What are the stages in the evolution of a high-mass star?

The stages in the evolution of a high-mass star are protostar, main sequence, red supergiant, supernova, and either a neutron star or black hole.

A high-mass star begins as a protostar, a dense cloud of gas and dust that collapses under its own gravity. As the protostar becomes denser and hotter, nuclear fusion reactions begin in its core, and it enters the main sequence phase. During this phase, the star fuses hydrogen into helium, releasing energy that counteracts the force of gravity.

Once the hydrogen in the core is exhausted, the star expands and cools, becoming a red supergiant.

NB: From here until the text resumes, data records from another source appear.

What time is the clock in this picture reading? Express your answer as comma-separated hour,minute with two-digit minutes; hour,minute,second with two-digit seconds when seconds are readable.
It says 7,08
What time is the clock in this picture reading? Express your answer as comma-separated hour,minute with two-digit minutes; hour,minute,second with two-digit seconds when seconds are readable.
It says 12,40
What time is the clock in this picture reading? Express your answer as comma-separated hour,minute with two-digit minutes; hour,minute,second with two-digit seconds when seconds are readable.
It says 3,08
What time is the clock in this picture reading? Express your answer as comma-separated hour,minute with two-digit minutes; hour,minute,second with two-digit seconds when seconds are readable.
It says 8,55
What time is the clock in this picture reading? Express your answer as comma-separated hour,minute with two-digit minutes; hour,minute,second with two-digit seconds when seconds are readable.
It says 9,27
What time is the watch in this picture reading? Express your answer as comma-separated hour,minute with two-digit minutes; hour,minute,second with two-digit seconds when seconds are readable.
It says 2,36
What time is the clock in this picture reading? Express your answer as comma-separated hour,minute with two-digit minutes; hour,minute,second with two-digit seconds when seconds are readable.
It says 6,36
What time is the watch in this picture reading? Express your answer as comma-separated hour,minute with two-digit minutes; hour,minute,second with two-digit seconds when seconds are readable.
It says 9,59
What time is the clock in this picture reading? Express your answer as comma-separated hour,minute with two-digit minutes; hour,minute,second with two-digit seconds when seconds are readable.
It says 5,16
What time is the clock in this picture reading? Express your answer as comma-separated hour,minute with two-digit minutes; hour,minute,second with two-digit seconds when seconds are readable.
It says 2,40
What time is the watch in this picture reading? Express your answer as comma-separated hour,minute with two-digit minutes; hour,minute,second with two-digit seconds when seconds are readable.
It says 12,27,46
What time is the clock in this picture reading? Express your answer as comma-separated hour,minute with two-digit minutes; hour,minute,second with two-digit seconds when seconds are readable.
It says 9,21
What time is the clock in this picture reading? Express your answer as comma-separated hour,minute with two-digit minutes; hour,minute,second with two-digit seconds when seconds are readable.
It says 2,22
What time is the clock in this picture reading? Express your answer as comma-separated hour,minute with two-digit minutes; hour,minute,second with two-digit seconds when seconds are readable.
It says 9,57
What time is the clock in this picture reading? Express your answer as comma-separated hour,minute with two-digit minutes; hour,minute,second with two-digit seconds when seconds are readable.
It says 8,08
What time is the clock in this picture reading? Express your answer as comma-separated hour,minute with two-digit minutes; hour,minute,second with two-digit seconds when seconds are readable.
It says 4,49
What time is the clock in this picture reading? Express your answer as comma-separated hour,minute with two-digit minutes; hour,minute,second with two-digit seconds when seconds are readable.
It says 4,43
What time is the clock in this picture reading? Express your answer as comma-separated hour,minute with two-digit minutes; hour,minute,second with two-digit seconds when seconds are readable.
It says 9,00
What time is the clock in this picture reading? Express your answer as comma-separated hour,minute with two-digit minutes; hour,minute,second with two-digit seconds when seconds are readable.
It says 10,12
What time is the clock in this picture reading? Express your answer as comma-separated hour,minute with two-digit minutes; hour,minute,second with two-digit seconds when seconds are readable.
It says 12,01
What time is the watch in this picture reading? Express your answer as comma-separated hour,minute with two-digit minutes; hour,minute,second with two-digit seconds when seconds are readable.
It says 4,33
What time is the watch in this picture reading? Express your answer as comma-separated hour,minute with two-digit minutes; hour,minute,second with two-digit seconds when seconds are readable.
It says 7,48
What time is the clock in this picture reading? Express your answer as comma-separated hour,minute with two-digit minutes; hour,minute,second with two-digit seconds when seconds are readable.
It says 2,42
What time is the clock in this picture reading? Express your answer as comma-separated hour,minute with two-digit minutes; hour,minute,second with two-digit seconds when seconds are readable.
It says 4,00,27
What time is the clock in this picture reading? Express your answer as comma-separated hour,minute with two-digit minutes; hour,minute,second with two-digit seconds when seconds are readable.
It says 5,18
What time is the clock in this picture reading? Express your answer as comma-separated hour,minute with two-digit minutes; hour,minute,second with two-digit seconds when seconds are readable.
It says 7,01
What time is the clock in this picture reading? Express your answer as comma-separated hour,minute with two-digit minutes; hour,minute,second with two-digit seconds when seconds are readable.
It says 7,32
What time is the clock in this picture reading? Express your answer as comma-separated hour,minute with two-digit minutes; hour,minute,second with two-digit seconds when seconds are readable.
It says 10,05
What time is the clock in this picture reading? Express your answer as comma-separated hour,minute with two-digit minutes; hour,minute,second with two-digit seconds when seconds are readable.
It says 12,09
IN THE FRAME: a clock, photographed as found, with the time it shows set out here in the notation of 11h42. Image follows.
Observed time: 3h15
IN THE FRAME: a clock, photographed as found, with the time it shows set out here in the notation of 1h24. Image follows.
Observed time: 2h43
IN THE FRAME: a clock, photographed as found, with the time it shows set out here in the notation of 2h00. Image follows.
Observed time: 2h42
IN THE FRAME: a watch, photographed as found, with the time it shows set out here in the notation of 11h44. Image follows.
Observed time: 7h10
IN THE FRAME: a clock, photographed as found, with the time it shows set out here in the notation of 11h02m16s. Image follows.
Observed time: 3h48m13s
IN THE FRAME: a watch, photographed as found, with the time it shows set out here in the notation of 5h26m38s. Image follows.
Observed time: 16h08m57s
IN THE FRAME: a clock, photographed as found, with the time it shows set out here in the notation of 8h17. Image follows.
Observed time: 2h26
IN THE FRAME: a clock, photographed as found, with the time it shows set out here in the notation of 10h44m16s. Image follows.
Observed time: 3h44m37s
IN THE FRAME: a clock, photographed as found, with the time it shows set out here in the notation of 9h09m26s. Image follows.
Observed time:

In this phase, the star fuses heavier elements in its core, producing energy and creating heavier elements through nuclear fusion.

Eventually, the star will explode in a supernova, a violent explosion that releases a vast amount of energy and creates heavy elements. The core of the star collapses, either forming a neutron star or a black hole, depending on the mass of the star.

Neutron stars are incredibly dense, with a mass greater than that of the sun but a radius of only a few kilometers. Black holes are even denser, with a gravitational pull so strong that nothing, not even light, can escape their grasp.

The evolution of high-mass stars is important for understanding the formation of heavy elements and the role of supernovae in shaping the universe.